2. An electromagnetic shock absorber according to claim 1, wherein
the shock absorber body has an external cylinder and an internal
cylinder to be slidably inserted into the external cylinder, and
the motor is coaxially connected with an upper part of the external
cylinder.
3. An electromagnetic shock absorber according to claim 2, wherein
the ball nut of the ball screw mechanism is fixed to an upper part
of the internal cylinder, and the screw shaft which is united with
the rotary shaft of the motor is spirally engaged with the ball
nut.
4. An electromagnetic shock absorber according to claim 3, wherein
the screw shaft and the rotary shaft are connected by an
intermediate shaft section which is rotatably supported by an
inside wall of the external cylinder through a bearing.
5. An electromagnetic shock absorber according to claim 4, wherein
a diameter of the intermediate shaft section is thinner than that
of the screw shaft and further a diameter of the rotary shaft is
thinner than that of the intermediate shaft section.
6. An electromagnetic shock absorber according to claim 4, wherein
a first cushion member which comes into contact with a lower
surface of the ball nut at a maximum descent stroke position of the
internal cylinder is installed at a lower end of the screw
shaft.
7. An electromagnetic shock absorber according to claim 4, wherein
a second cushion member which comes into contact with an upper
surface of the ball nut at a maximum ascent stroke position of the
internal cylinder is installed at a lower surface of the
bearing.
8. An electromagnetic shock absorber according to claim 5, wherein
a first cushion member which comes into contact with a lower
surface of the ball nut at a maximum descent stroke position of the
internal cylinder is installed at a lower end of the screw
shaft.

• • • •

Objective 1: In the shock absorber claims, quote everything from "3. An electromagnetic" down to "intermediate shaft section.".
Objective 2: Render this sentence from the shock absorber claims in Spanish: "An electromagnetic shock absorber according to claim 4, wherein a diameter of the intermediate shaft section is thinner than that of the screw shaft and further a diameter of the rotary shaft is thinner than that of the intermediate shaft section."

Dataset entries:
• • • •

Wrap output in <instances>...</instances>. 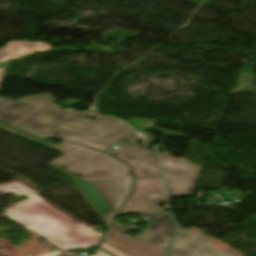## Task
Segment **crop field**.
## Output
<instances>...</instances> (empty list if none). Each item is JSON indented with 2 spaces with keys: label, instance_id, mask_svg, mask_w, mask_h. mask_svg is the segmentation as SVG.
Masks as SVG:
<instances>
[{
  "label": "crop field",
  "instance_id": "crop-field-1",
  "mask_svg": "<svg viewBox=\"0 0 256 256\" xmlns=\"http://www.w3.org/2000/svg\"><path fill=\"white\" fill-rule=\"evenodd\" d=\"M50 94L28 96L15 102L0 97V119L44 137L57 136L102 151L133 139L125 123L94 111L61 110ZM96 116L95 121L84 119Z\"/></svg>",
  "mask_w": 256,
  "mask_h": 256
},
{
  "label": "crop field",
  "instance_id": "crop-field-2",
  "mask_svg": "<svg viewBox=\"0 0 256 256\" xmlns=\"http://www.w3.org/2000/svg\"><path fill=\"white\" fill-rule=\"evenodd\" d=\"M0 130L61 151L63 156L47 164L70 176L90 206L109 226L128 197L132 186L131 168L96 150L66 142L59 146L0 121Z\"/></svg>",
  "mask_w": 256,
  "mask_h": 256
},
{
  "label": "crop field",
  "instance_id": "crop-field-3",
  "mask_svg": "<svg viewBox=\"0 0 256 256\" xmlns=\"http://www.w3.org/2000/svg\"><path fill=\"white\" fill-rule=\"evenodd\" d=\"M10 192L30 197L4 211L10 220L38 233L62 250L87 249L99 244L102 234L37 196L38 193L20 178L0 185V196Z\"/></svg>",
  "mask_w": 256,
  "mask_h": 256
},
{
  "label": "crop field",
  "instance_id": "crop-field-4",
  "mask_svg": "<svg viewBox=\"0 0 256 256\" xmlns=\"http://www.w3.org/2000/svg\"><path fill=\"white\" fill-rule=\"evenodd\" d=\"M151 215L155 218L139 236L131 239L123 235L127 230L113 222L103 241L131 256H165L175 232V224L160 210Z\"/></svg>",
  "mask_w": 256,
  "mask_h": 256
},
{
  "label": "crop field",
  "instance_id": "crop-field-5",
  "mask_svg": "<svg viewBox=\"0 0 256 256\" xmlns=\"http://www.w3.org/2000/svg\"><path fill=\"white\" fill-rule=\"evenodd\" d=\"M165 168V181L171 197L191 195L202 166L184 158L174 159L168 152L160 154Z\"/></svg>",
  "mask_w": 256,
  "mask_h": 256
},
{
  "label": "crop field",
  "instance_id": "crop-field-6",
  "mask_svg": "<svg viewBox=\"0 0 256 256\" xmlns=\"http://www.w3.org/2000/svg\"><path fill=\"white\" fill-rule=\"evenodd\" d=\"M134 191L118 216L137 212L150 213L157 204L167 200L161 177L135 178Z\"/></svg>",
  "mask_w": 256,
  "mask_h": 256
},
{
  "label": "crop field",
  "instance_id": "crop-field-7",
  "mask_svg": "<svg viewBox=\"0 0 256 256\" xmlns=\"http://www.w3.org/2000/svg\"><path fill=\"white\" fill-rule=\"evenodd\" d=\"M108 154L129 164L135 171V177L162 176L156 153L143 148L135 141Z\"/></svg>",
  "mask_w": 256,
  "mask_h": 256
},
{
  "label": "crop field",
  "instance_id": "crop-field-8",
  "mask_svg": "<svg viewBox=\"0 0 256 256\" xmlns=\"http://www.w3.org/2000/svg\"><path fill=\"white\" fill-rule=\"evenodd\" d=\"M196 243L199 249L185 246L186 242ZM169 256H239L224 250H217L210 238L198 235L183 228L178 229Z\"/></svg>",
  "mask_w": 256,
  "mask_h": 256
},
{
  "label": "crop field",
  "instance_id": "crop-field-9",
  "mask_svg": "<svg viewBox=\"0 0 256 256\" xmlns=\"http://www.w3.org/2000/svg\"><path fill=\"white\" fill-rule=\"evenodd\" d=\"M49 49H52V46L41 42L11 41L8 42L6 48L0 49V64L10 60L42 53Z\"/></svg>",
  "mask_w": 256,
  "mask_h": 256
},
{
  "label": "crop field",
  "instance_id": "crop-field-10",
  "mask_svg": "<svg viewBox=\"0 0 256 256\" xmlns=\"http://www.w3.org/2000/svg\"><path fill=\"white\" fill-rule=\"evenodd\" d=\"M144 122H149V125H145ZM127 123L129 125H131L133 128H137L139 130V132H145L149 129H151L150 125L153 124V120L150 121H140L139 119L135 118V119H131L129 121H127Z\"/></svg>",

• • • •

Final answer 1:
3. An electromagnetic shock absorber according to claim 2, wherein
the ball nut of the ball screw mechanism is fixed to an upper part
of the internal cylinder, and the screw shaft which is united with
the rotary shaft of the motor is spirally engaged with the ball
nut.
4. An electromagnetic shock absorber according to claim 3, wherein
the screw shaft and the rotary shaft are connected by an
intermediate shaft section which is rotatably supported by an
inside wall of the external cylinder through a bearing.
5. An electromagnetic shock absorber according to claim 4, wherein
a diameter of the intermediate shaft section is thinner than that
of the screw shaft and further a diameter of the rotary shaft is
thinner than that of the intermediate shaft section.

Final answer 2: Un amortiguador electromagnético según la reivindicación 4, en el que un diámetro de la sección de eje intermedia es más delgado que el del eje roscado y, además, un diámetro del eje giratorio es más delgado que el de la sección de eje intermedia.